*** Dataset records ***

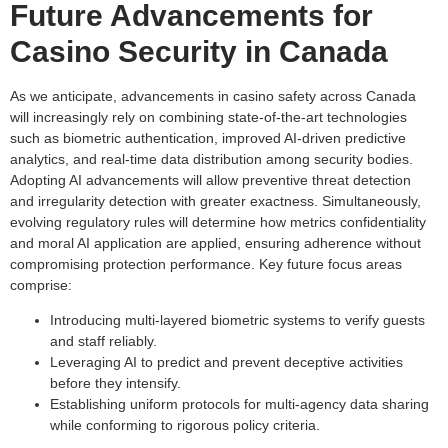
Future Advancements for
Casino Security in Canada
As we anticipate, advancements in casino safety across Canada
will increasingly rely on combining state-of-the-art technologies
such as biometric authentication, improved AI-driven predictive
analytics, and real-time data distribution among security bodies.
Adopting AI advancements will allow preventive threat detection
and irregularity detection with greater exactness. Simultaneously,
evolving regulatory rules will determine how metrics confidentiality
and moral AI application are applied, ensuring adherence without
compromising protection performance. Key future focus areas
comprise:
Introducing multi-layered biometric systems to verify guests
and staff reliably.
Leveraging AI to predict and prevent deceptive activities
before they intensify.
Establishing uniform protocols for multi-agency data sharing
while conforming to rigorous policy criteria.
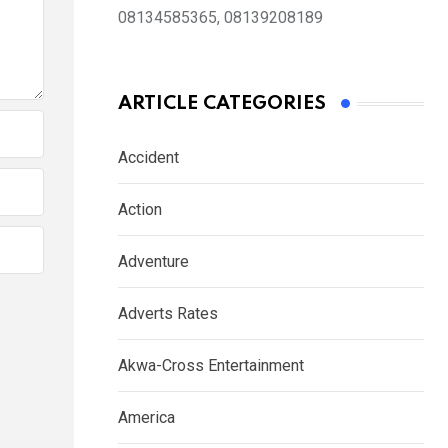
08134585365, 08139208189
ARTICLE CATEGORIES
Accident
Action
Adventure
Adverts Rates
Akwa-Cross Entertainment
America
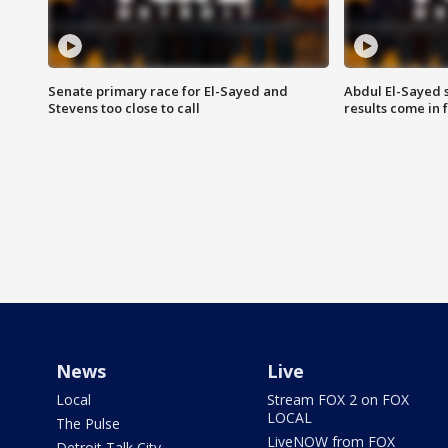
Senate primary race for El-Sayed and
Abdul El-Sayed 
Stevens too close to call
results come in
News
Live
Local
Stream FOX 2 on FOX
LOCAL
The Pulse
LiveNOW from FOX
Detroit Talk City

***

**What you need to do**. Copy out the records, starting with the line that contains "08134585365, 08139208189" and continuing through the end of the records, with both ends included. Leave out the pictures.

**Written solution**.
08134585365, 08139208189
ARTICLE CATEGORIES
Accident
Action
Adventure
Adverts Rates
Akwa-Cross Entertainment
America
Senate primary race for El-Sayed and
Abdul El-Sayed 
Stevens too close to call
results come in
News
Live
Local
Stream FOX 2 on FOX
LOCAL
The Pulse
LiveNOW from FOX
Detroit Talk City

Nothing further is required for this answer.